Prime Minister Shinzo Abe appears eager to join the talks on the Trans-Pacific Partnership free trade plan now being negotiated by 11 countries — the United States, Canada, Mexico, Peru, Chile, Australia, New Zealand, Singapore, Brunei, Malaysia and Vietnam. He is expected to announce his decision about the TPP talks this week.

Before that, he should carefully consider whether Japan’s interests will be served in the talks. At the very least, he should fully explain not only the merits and demerits of the TPP but also the difficulties associated with the procedure for joining the talks, which are veiled in secrecy.

It is clear that it would be virtually impossible for Japan, a latecomer to the talks, to change various rules already agreed on by participants now in negotiations, although the government has been mum on this point. This omission on the part of the government constitutes betrayal of people’s trust. How many participants will agree to a makeover of TPP negotiation procedures for the sake of Japan?

The TPP is different from ordinary free trade or economic partnership agreements. In principle, participating countries must agree to eliminate all tariffs. But the TPP is not only about the elimination of tariffs. It covers wide-ranging trade and investment rules for 21 fields including intellectual property, the environment, labor regulations, sanitary-quarantine matters and rules on orders for public works projects.

It is important to understand that agriculture, though important, is only one of the issues addressed by the TPP. Since participation in the TPP will greatly impact Japan’s economy and society, Mr. Abe cannot be too careful about his decision. The TPP could greatly affect the finance, insurance and medical sectors.
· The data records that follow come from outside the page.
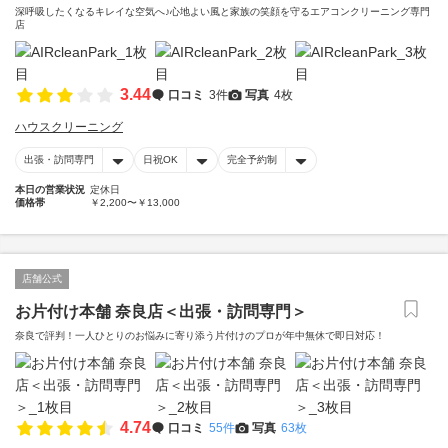
深呼吸したくなるキレイな空気へ♪心地よい風と家族の笑顔を守るエアコンクリーニング専門
店
3.44
口コミ
3件
写真
4枚
ハウスクリーニング
出張・訪問専門
日祝OK
完全予約制
本日の営業状況
定休日
価格帯
￥2,200〜￥13,000
店舗公式
お片付け本舗 奈良店＜出張・訪問専門＞
奈良で評判！一人ひとりのお悩みに寄り添う片付けのプロが年中無休で即日対応！
4.74
口コミ
55件
写真
63枚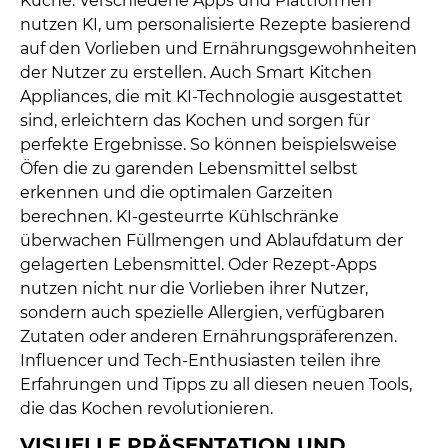
Küche. Verschiedene Apps und Plattformen
nutzen KI, um personalisierte Rezepte basierend
auf den Vorlieben und Ernährungsgewohnheiten
der Nutzer zu erstellen. Auch Smart Kitchen
Appliances, die mit KI-Technologie ausgestattet
sind, erleichtern das Kochen und sorgen für
perfekte Ergebnisse. So können beispielsweise
Öfen die zu garenden Lebensmittel selbst
erkennen und die optimalen Garzeiten
berechnen. KI-gesteurrte Kühlschränke
überwachen Füllmengen und Ablaufdatum der
gelagerten Lebensmittel. Oder Rezept-Apps
nutzen nicht nur die Vorlieben ihrer Nutzer,
sondern auch spezielle Allergien, verfügbaren
Zutaten oder anderen Ernährungspräferenzen.
Influencer und Tech-Enthusiasten teilen ihre
Erfahrungen und Tipps zu all diesen neuen Tools,
die das Kochen revolutionieren.
VISUELLE PRÄSENTATION UND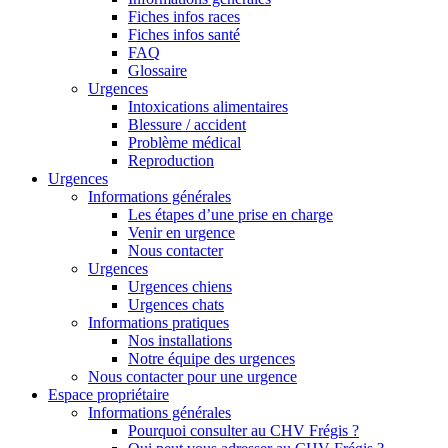
Fiches infos races
Fiches infos santé
FAQ
Glossaire
Urgences
Intoxications alimentaires
Blessure / accident
Problème médical
Reproduction
Urgences
Informations générales
Les étapes d’une prise en charge
Venir en urgence
Nous contacter
Urgences
Urgences chiens
Urgences chats
Informations pratiques
Nos installations
Notre équipe des urgences
Nous contacter pour une urgence
Espace propriétaire
Informations générales
Pourquoi consulter au CHV Frégis ?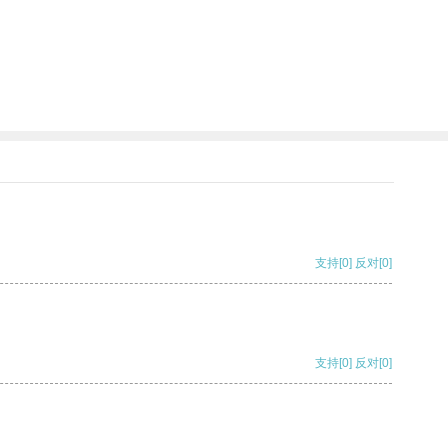
支持
[0]
反对
[0]
支持
[0]
反对
[0]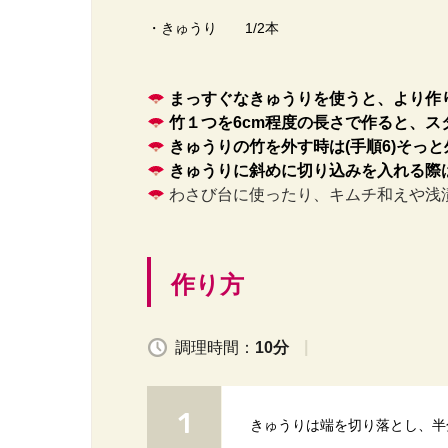
・きゅうり 1/2本
まっすぐなきゅうりを使うと、より作
竹１つを6cm程度の長さで作ると、ス
きゅうりの竹を外す時は(手順6)そっ
きゅうりに斜めに切り込みを入れる際
わさび台に使ったり、キムチ和えや浅
作り方
調理時間：
10分
きゅうりは端を切り落とし、半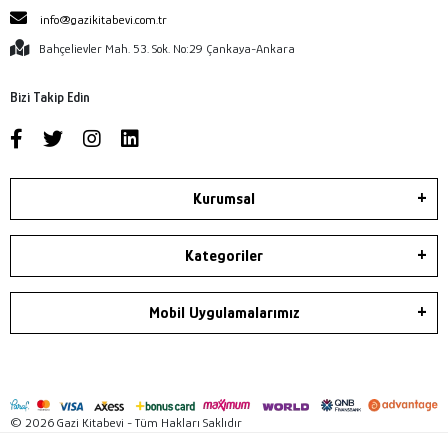
info@gazikitabevi.com.tr
Bahçelievler Mah. 53. Sok. No:29 Çankaya-Ankara
Bizi Takip Edin
Kurumsal
Kategoriler
Mobil Uygulamalarımız
© 2026 Gazi Kitabevi - Tüm Hakları Saklıdır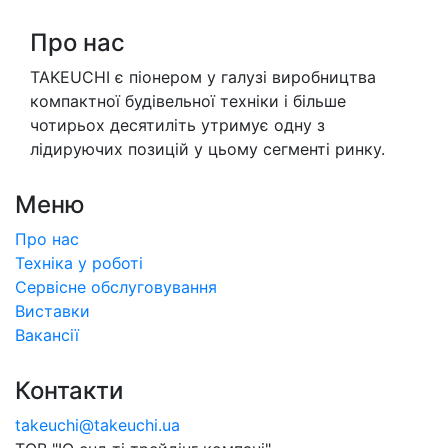
Про нас
TAKEUCHI є піонером у галузі виробництва
компактної будівельної техніки і більше
чотирьох десятиліть утримує одну з
лідируючих позицій у цьому сегменті ринку.
Меню
Про нас
Техніка у роботі
Сервісне обслуговування
Виставки
Вакансії
Контакти
takeuchi@takeuchi.ua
Mr. Abe should ask himself whether Japan, by taking part in the TPP talks, can protect a wide range of national interests. For example, how will participation affect the social policy fabric, including the public health insurance system that Japan has painstakingly established over many decades?

On the basis of his meeting with U.S. President Barack Obama at the White House and a Japan-U.S. joint statement issued on Feb. 22, Mr. Abe said it has become clear that the “abolition of all tariffs without exceptions” is no longer a prerequisite for joining the TPP talks.

This remark smacks of sophistry that misleads not only the public but also the Diet. The crux of the joint statement is that “the final outcome will be determined during the negotiations.” Even if Japan decides to join the TPP talks now, it is expected to take about three months before it can actually take part in the talks because of U.S. congressional procedure.

Since the current participants in the TPP talks are said to be aiming to conclude the talks by yearend, it must be asked, again, whether Japan will be able to achieve its intended goals during the limited negotiation time available.